▸ **Material supplied**
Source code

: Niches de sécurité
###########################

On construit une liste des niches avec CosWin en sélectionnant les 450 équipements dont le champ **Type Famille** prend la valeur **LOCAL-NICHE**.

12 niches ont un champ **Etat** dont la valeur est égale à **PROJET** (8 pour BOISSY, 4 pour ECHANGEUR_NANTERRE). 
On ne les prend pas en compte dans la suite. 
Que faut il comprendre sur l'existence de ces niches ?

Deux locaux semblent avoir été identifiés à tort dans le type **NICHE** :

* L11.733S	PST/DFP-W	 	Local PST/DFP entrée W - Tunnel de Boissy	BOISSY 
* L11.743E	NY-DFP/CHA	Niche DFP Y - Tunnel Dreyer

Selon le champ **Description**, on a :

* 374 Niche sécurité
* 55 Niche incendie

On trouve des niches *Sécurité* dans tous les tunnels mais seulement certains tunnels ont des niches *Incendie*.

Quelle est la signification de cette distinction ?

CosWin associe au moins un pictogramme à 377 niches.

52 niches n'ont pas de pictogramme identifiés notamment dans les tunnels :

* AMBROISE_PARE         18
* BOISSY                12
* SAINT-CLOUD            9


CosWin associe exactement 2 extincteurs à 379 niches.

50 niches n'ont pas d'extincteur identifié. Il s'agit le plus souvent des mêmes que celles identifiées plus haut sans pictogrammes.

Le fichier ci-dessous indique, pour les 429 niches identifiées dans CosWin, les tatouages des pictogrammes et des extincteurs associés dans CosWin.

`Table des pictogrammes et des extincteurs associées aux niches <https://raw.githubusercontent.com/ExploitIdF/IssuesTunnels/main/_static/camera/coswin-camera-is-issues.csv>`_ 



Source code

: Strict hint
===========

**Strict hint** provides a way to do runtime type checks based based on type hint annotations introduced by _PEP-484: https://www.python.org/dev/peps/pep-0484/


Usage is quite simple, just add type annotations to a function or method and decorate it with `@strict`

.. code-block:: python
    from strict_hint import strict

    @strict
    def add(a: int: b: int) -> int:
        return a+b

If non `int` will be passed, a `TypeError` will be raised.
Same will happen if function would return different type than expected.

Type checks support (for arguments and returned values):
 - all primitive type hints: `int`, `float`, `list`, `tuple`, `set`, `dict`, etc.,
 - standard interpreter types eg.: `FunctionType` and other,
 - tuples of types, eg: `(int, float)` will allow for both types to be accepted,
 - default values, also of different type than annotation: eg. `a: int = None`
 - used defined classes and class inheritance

▸ **Your task**
Restate word for word the lines of the data above, starting at the line containing "Niches de sécurité" and ending at the line containing "CosWin associe au", both included, and nothing more.

▸ **Answer to the problem**
: Niches de sécurité
###########################

On construit une liste des niches avec CosWin en sélectionnant les 450 équipements dont le champ **Type Famille** prend la valeur **LOCAL-NICHE**.

12 niches ont un champ **Etat** dont la valeur est égale à **PROJET** (8 pour BOISSY, 4 pour ECHANGEUR_NANTERRE). 
On ne les prend pas en compte dans la suite. 
Que faut il comprendre sur l'existence de ces niches ?

Deux locaux semblent avoir été identifiés à tort dans le type **NICHE** :

* L11.733S	PST/DFP-W	 	Local PST/DFP entrée W - Tunnel de Boissy	BOISSY 
* L11.743E	NY-DFP/CHA	Niche DFP Y - Tunnel Dreyer

Selon le champ **Description**, on a :

* 374 Niche sécurité
* 55 Niche incendie

On trouve des niches *Sécurité* dans tous les tunnels mais seulement certains tunnels ont des niches *Incendie*.

Quelle est la signification de cette distinction ?

CosWin associe au moins un pictogramme à 377 niches.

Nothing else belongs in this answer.